Exploring the Imperial Connections of “Humanitarianism” | Arup Kumar Sen

Thursday 17 February 2022, by Arup Kumar Sen


In his recent polemical text titled ‘Reflections on Violence, Law and Humanitarianism”, carried in Critical Inquiry (Vol. 41, No. 2, 2015), the eminent anthropologist, Talal Asad has probed the genealogy of “humanitarianism” and located its embeddedness in the discourse of imperialism: “As word, concept, and practice, humanitarianism emerged in the nineteenth century with the consolidation of European nation states, the expansion of European colonial empires and the global development of capitalism...The European drive to expand, by conquest, into areas where non-Europeans lived, and the latter’s consequent subjection, should not therefore be seen as a simple failure to fulfill the Enlightenment promise of universal equality.

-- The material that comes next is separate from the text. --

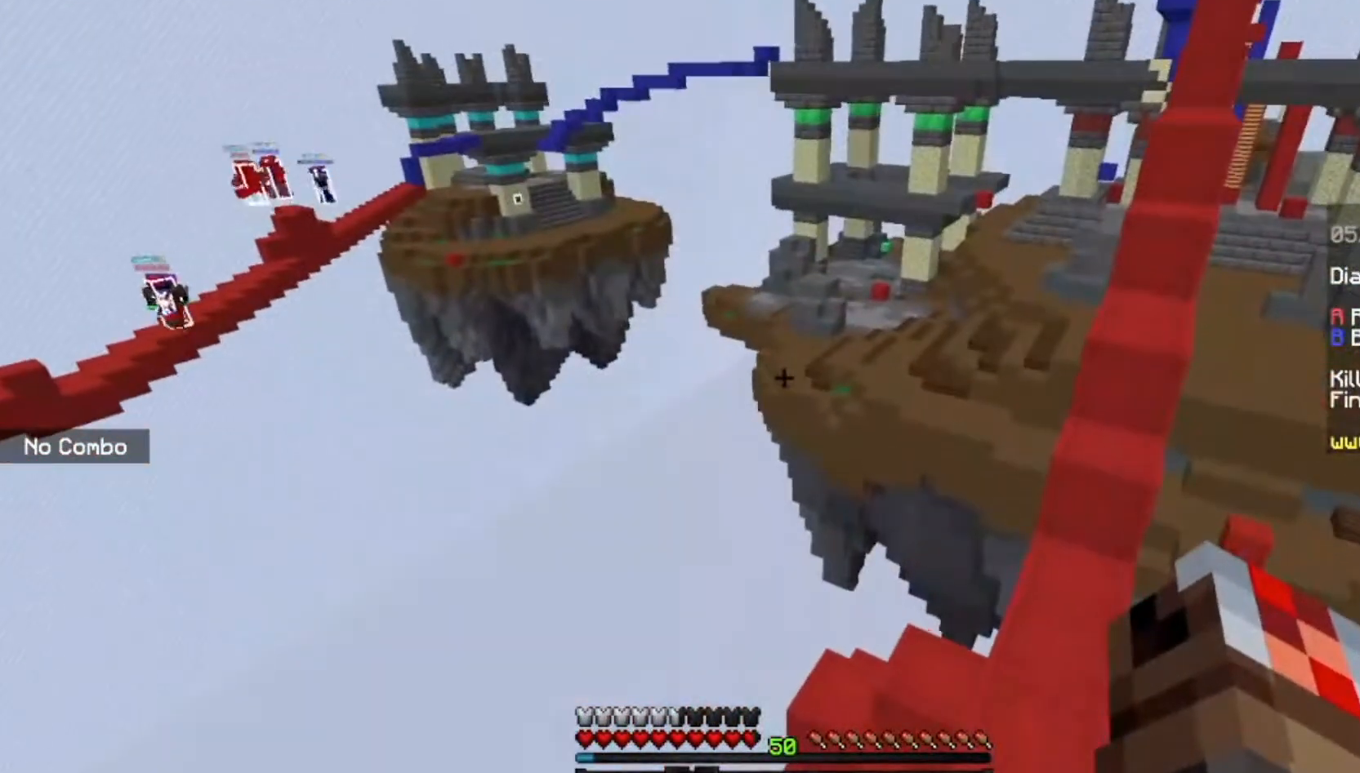
{"keys": [], "mouse": [], "events": []}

The idea of difference is built into the concept of the human”. (ibid.)

Asad has also explored the historical trajectory of “humanitarian” violence of European imperialism in the 19th century:

The places that most interested West European humanitarians in the nineteenth century were in the weakening Ottoman Empire. The massacres that occurred in European controlled territories — in the Belgian Congo, for example, in German South-West Africa, in the United States, in the Philippines, or in Algeria — did not call for “international” protection. But to regard this difference as a simple matter of double standards is to fail to see fully its ideological underpinning. The justifications of such violence were of course multiple, but the motive always included self-defense of humanity in the widest sense. (ibid.)

What is the modern form of “humanitarian” violence in the 21st century? To put it in the words of Talal Asad: “Small wars might be thought of as proto-humanitarian interventions to the extent that they claimed to establish (imperial) peace and law in place of instability and cruelty...Today the work of pacification has become more complex, acquiring, as in the recent U. S. Army Counterinsurgency Field Manual, a humanitarian dimension: converting the barbarians to freedom and progress that their humanity demands and, when that is not possible, eliminating them because of their inhumanity”. (ibid.)

Asad has drawn our attention to the legal route through which the United Nations has justified imperial violence:

Colonialism has long ended, but the United Nations has recently justified military intervention into ex-colonial countries for humanitarian purposes by adopting a new legal norm known as the “Responsibility to Protect”. (ibid.)

Talal Asad’s discourse enlightens us about how “humanitarianism” has been used in nuanced ways as a tool of imperialism in different phases of history.